Mr. Ahenkorah stated that government decided to hand over management of the Customs system to Ghana Link because West Blue and GCNet did not demonstrate the desired cooperation, as well as failing to help government maximise revenue generation at the expected levels.

“We came in and realised that the two systems were not talking or were operating in a way that there were too many loopholes for things to happen, and government was not maximising revenue collection as we wanted.”

Again, he said it was government’s belief that ICUMS will provide improved security for data on revenues collected.

“We needed a step up in security with regard to revenues collected. Government doesn’t sit in the ports to collect its money. Customs Officers don’t take money. It is the banks that receive the money…government needed a bit more security to ensure that those monies collected are what we are projecting,” he explained.

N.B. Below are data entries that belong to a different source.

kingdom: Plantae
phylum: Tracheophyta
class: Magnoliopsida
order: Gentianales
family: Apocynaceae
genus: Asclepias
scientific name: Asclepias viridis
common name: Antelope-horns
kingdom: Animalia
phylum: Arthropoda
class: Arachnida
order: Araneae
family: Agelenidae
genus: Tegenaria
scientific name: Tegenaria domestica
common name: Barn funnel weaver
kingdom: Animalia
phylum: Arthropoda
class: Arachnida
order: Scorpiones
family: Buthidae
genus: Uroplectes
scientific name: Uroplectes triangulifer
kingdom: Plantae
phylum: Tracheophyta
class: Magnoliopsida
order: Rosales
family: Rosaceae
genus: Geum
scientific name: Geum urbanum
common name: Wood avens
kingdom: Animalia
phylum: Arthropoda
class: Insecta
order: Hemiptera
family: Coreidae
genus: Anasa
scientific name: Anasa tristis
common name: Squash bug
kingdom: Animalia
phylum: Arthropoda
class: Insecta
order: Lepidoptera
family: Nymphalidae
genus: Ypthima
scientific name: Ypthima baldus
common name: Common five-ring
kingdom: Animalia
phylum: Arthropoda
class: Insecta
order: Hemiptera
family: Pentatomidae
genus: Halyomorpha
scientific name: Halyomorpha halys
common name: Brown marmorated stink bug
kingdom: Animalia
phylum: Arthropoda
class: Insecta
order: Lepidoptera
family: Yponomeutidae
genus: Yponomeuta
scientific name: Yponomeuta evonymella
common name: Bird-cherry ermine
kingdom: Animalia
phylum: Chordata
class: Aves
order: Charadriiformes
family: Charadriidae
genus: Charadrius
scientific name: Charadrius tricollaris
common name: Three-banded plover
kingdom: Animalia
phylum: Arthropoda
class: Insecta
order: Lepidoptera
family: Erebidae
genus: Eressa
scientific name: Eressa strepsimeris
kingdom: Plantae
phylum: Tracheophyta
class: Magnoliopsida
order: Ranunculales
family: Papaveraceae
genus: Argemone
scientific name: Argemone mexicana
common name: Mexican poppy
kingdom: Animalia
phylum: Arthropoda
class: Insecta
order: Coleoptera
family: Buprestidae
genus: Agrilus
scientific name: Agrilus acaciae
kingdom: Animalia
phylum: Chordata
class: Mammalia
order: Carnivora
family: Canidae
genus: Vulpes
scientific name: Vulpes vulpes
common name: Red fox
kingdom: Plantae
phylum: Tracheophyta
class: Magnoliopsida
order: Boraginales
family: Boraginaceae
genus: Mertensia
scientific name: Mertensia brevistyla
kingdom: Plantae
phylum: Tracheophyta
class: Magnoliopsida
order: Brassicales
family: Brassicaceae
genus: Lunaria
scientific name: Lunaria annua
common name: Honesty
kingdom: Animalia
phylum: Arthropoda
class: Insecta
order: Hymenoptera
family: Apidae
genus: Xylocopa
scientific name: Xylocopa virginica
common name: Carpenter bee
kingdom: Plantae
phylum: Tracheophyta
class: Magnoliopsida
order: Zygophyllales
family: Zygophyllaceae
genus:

He also revealed that UNIPASS was slated for use to help Customs Valuation in 2015, only for West Blue to suddenly win over the contract.

“It was UNIPASS that came into the country to train Customs officers and set up their systems for six months; and were ready to roll out and start business only for government then to go to Nigeria and bring West Blue in and kick UNIPASS out,” he disclosed.

Carlos Ahenkorah informed that ICUMS is replacing the GCMS component serving as a Customs Security Server controlling the processing of Customs declarations and revenue mobilisation – whereas UNIPASS is the trade net platform.